NPOESS Soil Moisture Satellite Data Assimilation and RFI Mitigation: Use of WindSat Data and a Discrete Backus-Gilbert Technique

This work develops (1) a four-dimensional data assimilation methodology to retrieve deep soil moisture profiles using the National Polar-orbiting Operational Environmental Satellite System (NPOESS) and other associated data, (2) a methodology for better spatial mapping of the masking effects caused by surface features (i.e., vegetative cover and surface roughness), and (3) a discrete Backus-Gilbert (DBG)-based methodology for reducing the radio frequency interference impacts at 6.7 and 10 GHz.

Microwave surface emittance retrieval using coincident microwave and infrared satellite data

Two methods are used to calculate microwave surface emittance using the Special Sensor Microwave/Imager (SSM/I) data and the GOES Visible Infrared Spin Scan Radiometer (VISSR) data.

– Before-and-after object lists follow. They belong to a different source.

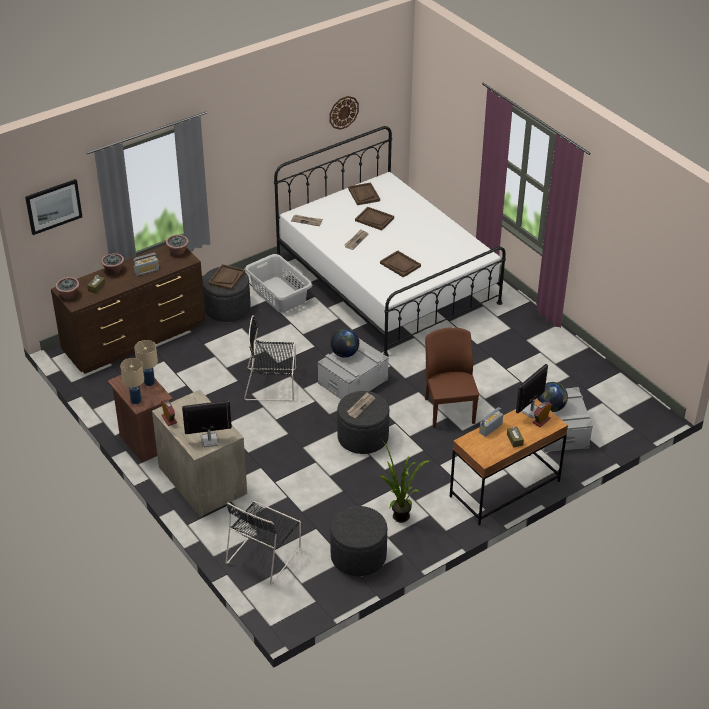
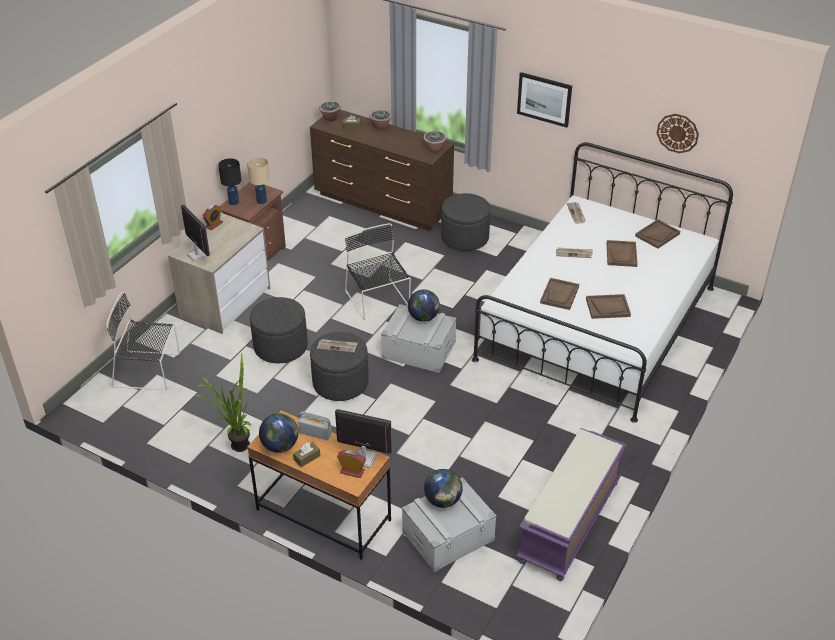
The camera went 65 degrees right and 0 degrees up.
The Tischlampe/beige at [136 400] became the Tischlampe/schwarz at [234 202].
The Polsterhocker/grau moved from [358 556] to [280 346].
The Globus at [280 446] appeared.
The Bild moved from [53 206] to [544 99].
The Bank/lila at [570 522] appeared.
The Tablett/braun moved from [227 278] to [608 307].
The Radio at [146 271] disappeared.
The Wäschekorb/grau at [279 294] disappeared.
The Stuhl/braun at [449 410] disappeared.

The first method calculates an effective surface emittance using only the microwave and infrared brightness temperatures and uses the infrared data as a near-blackbody temperature reference. This method does not account for atmospheric attenuation in the infrared or microwave frequencies. A second more rigorous method includes an atmospheric correction for water vapor attenuation. Comparisons are made between the methods followed by a discussion of the practical implications of the results.